Explanation / Answer
1) In the VR IO analysis, which is complementary to a pestel analysis and helps evaluate the resources of a company along with its ability to utilise and exploit the resource. It's can be said to be pestel analysis of the microeconomic environment within the organisation.
V stands for the value of the resources being analysed which is derived through the cost of the resource and its availability within the market. The company is using a resource not valuable for it it can be outsourced. The R stands for rareness of the resource on the basis of its cost, as well as availability and continued availability in the future on the basis of it being renewable. Resource is valuable but not rare it will provide an organisation competitive conformity meaning organisation is at the same level as its competitors. the I stands for imitability of the resource and whether it is easily imitable and cheaply imitable without requiring any major investment or expense. When a resource is valuable and rare but not difficult or expensive to imitate it provides an organisation with a temporary competitive advantage until they are able to imitate the resource subsequently negating the competitive advantage. The earth camp organised or facilities arrangements available within the organisation for effective utilisation of the resource. If a resource is valuable rare and difficult to expensive to imitate but an organisation is unable to take advantage of this due to lack of facilities arrangements for exploitation of the resource the resource becomes expensive due to costs incurred on unutilized assets. subsequently making arrangements for utilisation of the resource you provide a temporary competitive advantage. If excellent facilitative arrangements for utilisation of the resources are available with an organisation it provides it with the permanent competitive advantage.

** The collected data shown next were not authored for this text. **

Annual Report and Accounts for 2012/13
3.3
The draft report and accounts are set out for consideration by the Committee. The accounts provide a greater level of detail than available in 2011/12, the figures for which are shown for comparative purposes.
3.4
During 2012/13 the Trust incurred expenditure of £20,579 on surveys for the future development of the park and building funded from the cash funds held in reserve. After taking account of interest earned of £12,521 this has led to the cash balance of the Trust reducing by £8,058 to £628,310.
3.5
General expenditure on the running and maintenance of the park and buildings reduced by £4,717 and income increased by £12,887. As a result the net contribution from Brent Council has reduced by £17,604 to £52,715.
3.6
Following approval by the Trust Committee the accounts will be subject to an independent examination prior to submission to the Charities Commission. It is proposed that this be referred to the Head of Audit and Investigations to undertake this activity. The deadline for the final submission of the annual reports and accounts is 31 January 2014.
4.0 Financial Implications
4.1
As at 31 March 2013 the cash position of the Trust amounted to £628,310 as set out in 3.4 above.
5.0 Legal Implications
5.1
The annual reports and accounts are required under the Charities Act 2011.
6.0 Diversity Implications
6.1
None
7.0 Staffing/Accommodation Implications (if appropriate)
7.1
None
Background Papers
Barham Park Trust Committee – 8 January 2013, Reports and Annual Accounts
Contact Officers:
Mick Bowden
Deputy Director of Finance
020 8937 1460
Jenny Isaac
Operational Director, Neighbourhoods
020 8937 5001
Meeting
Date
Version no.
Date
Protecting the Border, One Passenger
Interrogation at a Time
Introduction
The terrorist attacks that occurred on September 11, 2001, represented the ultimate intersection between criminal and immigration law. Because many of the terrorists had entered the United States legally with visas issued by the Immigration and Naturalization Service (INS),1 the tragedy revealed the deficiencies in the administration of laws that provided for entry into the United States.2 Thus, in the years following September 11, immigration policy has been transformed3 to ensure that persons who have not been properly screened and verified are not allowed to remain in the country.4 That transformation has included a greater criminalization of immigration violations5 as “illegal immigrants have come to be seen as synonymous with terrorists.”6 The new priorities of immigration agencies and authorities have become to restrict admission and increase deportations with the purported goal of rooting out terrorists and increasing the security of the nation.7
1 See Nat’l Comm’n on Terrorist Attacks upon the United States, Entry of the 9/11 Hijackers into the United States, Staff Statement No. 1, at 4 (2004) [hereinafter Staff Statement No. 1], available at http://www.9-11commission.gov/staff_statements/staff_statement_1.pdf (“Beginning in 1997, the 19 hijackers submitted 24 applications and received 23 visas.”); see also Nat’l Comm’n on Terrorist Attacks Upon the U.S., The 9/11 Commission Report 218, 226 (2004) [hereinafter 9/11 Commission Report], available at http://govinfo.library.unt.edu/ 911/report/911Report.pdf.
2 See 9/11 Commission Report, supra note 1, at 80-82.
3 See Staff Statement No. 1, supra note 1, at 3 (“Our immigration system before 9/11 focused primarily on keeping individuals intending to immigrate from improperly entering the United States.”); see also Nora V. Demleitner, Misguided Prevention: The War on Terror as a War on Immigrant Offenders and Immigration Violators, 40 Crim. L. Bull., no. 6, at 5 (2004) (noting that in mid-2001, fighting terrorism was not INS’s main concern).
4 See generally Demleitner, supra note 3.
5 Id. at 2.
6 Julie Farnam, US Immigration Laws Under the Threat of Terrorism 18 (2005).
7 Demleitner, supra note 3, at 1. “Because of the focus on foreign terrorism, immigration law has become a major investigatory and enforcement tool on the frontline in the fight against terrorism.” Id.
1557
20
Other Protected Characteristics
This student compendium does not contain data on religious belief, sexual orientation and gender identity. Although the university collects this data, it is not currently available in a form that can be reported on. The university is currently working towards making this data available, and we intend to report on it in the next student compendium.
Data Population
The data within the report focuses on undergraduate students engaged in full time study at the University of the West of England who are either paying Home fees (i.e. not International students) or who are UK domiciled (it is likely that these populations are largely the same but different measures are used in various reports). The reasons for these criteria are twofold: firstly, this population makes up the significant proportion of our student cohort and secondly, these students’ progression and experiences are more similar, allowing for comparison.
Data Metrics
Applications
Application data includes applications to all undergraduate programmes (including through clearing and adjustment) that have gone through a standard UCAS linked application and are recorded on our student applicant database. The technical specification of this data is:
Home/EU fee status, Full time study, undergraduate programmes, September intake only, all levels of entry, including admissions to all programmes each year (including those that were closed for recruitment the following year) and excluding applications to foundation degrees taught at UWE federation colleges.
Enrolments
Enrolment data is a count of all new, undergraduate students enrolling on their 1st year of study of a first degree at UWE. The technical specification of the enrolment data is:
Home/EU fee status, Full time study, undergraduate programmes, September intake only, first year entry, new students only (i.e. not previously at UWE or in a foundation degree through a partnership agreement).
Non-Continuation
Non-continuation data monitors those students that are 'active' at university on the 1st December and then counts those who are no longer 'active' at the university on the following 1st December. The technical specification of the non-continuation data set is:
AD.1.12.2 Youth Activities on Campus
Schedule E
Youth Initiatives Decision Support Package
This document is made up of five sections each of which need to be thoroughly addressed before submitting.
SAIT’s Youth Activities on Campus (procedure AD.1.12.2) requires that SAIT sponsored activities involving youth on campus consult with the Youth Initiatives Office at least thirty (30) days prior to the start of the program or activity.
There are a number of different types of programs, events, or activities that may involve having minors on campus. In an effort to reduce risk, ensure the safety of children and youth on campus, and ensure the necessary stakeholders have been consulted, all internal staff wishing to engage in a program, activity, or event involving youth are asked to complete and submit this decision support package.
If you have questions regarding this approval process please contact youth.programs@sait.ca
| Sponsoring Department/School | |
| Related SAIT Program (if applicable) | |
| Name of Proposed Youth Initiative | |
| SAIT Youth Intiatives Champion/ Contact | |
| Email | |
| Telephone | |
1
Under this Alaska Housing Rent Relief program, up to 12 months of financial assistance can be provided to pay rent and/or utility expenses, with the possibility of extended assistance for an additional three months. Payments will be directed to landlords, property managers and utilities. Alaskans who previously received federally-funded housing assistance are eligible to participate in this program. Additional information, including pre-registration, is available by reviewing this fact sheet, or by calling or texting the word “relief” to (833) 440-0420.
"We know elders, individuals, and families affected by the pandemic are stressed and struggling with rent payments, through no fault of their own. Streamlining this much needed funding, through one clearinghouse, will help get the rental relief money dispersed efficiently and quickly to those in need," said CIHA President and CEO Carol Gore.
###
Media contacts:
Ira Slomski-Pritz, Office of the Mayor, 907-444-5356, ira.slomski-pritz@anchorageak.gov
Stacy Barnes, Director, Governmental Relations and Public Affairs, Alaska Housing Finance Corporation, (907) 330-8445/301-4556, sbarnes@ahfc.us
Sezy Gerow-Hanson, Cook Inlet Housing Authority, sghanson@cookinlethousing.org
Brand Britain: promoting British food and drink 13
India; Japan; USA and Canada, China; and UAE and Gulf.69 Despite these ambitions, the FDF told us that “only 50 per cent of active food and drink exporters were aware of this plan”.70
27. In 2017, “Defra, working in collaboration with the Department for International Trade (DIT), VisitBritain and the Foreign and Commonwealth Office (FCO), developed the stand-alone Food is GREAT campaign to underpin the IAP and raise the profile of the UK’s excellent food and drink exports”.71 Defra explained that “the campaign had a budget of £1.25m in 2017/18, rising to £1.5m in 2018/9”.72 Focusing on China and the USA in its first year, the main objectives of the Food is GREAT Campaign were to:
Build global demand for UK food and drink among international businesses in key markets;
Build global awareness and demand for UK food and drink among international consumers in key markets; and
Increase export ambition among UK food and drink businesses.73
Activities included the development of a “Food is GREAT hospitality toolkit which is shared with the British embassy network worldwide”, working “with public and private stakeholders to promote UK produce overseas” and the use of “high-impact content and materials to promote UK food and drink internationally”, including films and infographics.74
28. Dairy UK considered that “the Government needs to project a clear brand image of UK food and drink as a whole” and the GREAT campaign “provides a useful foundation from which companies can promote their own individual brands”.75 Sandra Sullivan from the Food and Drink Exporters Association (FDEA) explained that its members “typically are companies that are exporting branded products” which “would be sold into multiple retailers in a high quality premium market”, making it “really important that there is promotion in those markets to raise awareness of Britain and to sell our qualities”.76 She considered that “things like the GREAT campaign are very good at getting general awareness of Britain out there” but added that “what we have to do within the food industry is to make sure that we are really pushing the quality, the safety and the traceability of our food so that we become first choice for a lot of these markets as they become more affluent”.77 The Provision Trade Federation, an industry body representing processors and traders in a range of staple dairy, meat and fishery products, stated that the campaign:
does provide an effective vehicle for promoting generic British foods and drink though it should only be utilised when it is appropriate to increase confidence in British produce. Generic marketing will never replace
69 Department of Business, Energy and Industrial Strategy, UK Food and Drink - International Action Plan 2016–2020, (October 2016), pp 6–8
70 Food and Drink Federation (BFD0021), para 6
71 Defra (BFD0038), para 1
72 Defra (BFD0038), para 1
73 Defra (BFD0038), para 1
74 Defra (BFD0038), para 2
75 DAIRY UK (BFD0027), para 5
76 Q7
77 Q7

The Logistic support of circuit City provided them with extensive advantage over competition as the resource had value, was rare as most competitors did not have their own Logistics, was expensive to imitate and Organisation have the required arrangements to facilitate utilisation of the resource in the form of stores.
2) Resources based view is utilised for determination of all available strategic resources of an organisation whether tangible or intangible. It is based on achieving an efficient application of all useful resources strategic interlinking of the tangible and intangible resources to ensure optimal efficiency and output is generated to confer the organisation with the competitive advantage.
Circuit City utilised the tangible resources in the form of Logistics vehicles for delivery, and a superior IT framework for enabling optimal customer service, along with intangible facilitative support through highly motivated well trained staff which enabled it to implement 4s business model. Superior customer service also resulted in an excellent brand name and goodwill which further enhanced business.
3) Value chain model of circuit City clearly indicates that the company identified the importance of inbound and outbound logistics support for success in its segment. It performed an accurate analysis of the major Focal Point in primary activities and support activities by focusing on and obtaining Logistic support through vertical integration, and ensuring Human Resource Management and Technology support along with form infrastructure was available to facilitate utilisation of investment in primary activities.
4) Circuit City utilised differentiation strategy rather than cost leadership as it provided a service which was desired by the consumers but not offered by competitors thereby filling an available requirement gap. Companies utilising differentiation strategy mostly provide a certain value within their product or service, which is largely unavailable in the market. The major disadvantages that if this value is easily imitable it can provide only a temporary advantage over the competition and to stay a head the company needs to constantly upgrade and enhance the value to maintain uniqueness. Unless the company is able to fulfill this requirement it may not be able to capitalise on the value it created due to competitors usurping their position and extracting the retained value for themselves.